Four questions help make the shift:
1) Planning
Are we planning next year based on our strategy and needs—or on what we’ve already committed to financially? Strategic plans without aligned resource plans are wishes.
2) Investing
Are we spending adequately on the real resources required to achieve outcomes—program, administration, and fundraising? Under-resourcing any of the three slows all three.
3) Spending
Do we trust leadership to execute the budget (including a sensible variance) without line-item micromanagement? High-performing organizations accept that some spending precedes revenue.
4) Budgeting
Do we spend at least as much time discussing how we’ll reach the revenue goal as we do debating the expense side? Many boards devote 90% of their budget attention to expenses—starving the conversation that actually generates dollars.
When these are clear, then fundraising tactics begin to work at scale.
What Strategic Spending Looks Like
Let’s start here: people. Hire or upskill a team that can lead investment-level donor conversations—people who can translate program goals into multi-year growth plans, answer financial questions, and confidently invite large, unrestricted gifts.
Then, think about time. Protect executive and development time for relational work (not just campaign production). Step-change gifts rarely happen on a 30-day timeline; they’re the product of 6–18 months of thoughtful engagement.
We can’t forget about systems. Build a clean, accountable moves-management system and financial modeling that links goals to resources, not just to last year’s results.
Finally, story + math. Equip your team with materials that pair outcomes and impact with unit economics, cash-flow realities, and three-year projections. Heart plus head.
None of this is reckless. It’s disciplined. It’s spending on purpose.
Addressing the Boardroom “What-Ifs”
Inevitably, moving from frugality to investment invites pushback. You’re not alone if your first reaction is, “But, what if…”. So, let’s name those pressing concerns so we can deal with them constructively.
“What if we spend and it doesn’t pay off?”
Approach spending as a portfolio. Not every investment returns equally, but the portfolio should return more than it costs over an appropriate horizon. Define success metrics before funding. For example, the number of new investment-level relationships opened, percent unrestricted growth, days cash on hand.
“Debt is unacceptable.”
Some forms of financing (bridge lines, for example) are tools, not moral failings. The real question is whether your financial strategy increases mission capacity and reduces volatility over time. Strategic spending paired with relational fundraising can shorten the duration and frequency of cash gaps.
“We must protect reserves.”
Reserves protect the mission; they aren’t the mission. Hoarding cash while under-resourcing your growth engine is the riskiest strategy of all.
The Board’s Most Powerful Act Isn’t “Doing Fundraising”
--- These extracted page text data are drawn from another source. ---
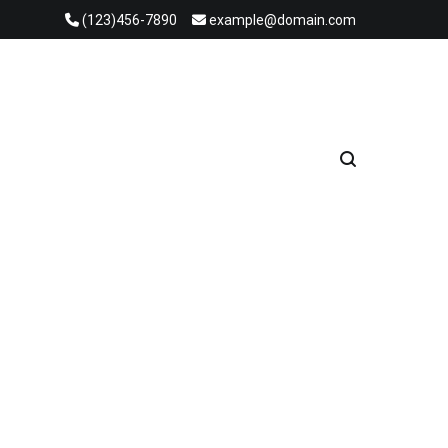
(123)456-7890
example@domain.com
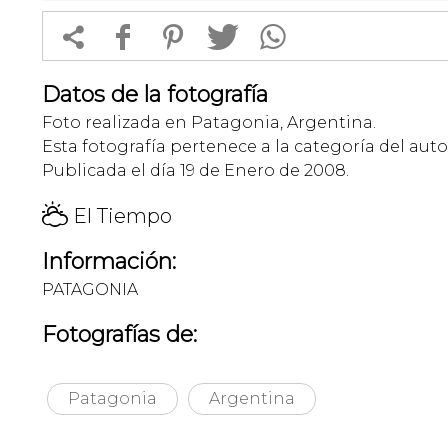


f
1
T
Datos de la fotografía
Foto realizada en Patagonia, Argentina.
Esta fotografía pertenece a la categoría del auto
Publicada el día 19 de Enero de 2008.
H
El Tiempo
Información:
PATAGONIA
Fotografías de:
Patagonia
Argentina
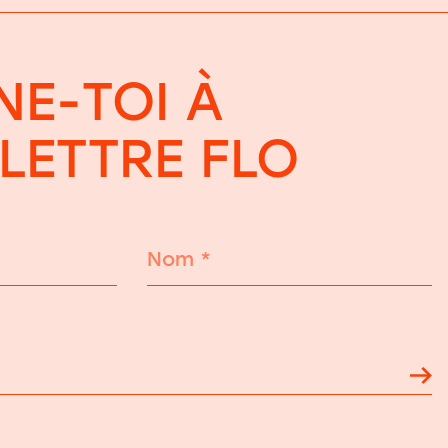
E-TOI À
OLETTRE FLO
Nom
*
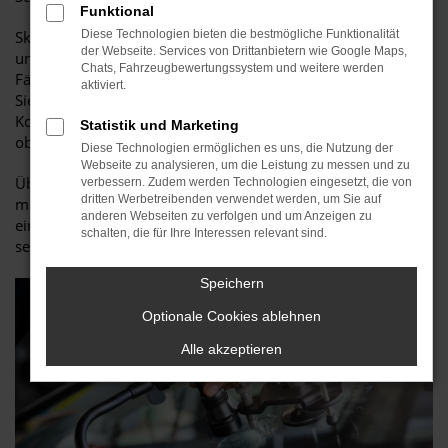
Funktional
Skoda Glasreparatur wird auch als
Diese Technologien bieten die bestmögliche Funktionalität
Smart Repair
bezeichnet
der Webseite. Services von Drittanbietern wie Google Maps,
und ist schnell erledigt. Die Kosten sind gering und in vielen
Chats, Fahrzeugbewertungssystem und weitere werden
Fällen springt ohnehin die
Kaskoversicherung
ein. Fragen
aktiviert.
Sie bei uns nach, wir übernehmen in diesem Fall die
Korrespondenz mit dem Versicherer bzw. erkennen schnell,
Statistik und Marketing
ob es sich um einen Versicherungsfall handelt.
Diese Technologien ermöglichen es uns, die Nutzung der
Webseite zu analysieren, um die Leistung zu messen und zu
Übrigens gilt bei der Glasreparatur die Faustformel von
verbessern. Zudem werden Technologien eingesetzt, die von
dritten Werbetreibenden verwendet werden, um Sie auf
minimal zehn Zentimeter Abstand vom Scheibenrand und
anderen Webseiten zu verfolgen und um Anzeigen zu
einem Durchmesser, der nicht größer als ca. 25 Millimeter
schalten, die für Ihre Interessen relevant sind.
sein darf.
Speichern
Optionale Cookies ablehnen
Alle akzeptieren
If you want to diversify funding or scale by 2x, 3x, even 5x revenue, the most powerful thing a board member can do is champion healthy planning, investing, spending, and budgeting—so leadership can fund the mission fully every year. That’s not a call to profligacy; it’s a call to align money behavior with mission ambition.
Traditional activities still have a place. But, fully funding your organization has far less to do with doubling events or sending more appeals and far more to do with running the organization in a way that empowers your team to generate the dollars you need: consistently, unrestricted, and at scale.
We’ve taught saving and managing well. Now it’s time to teach—and practice—how to spend well, too.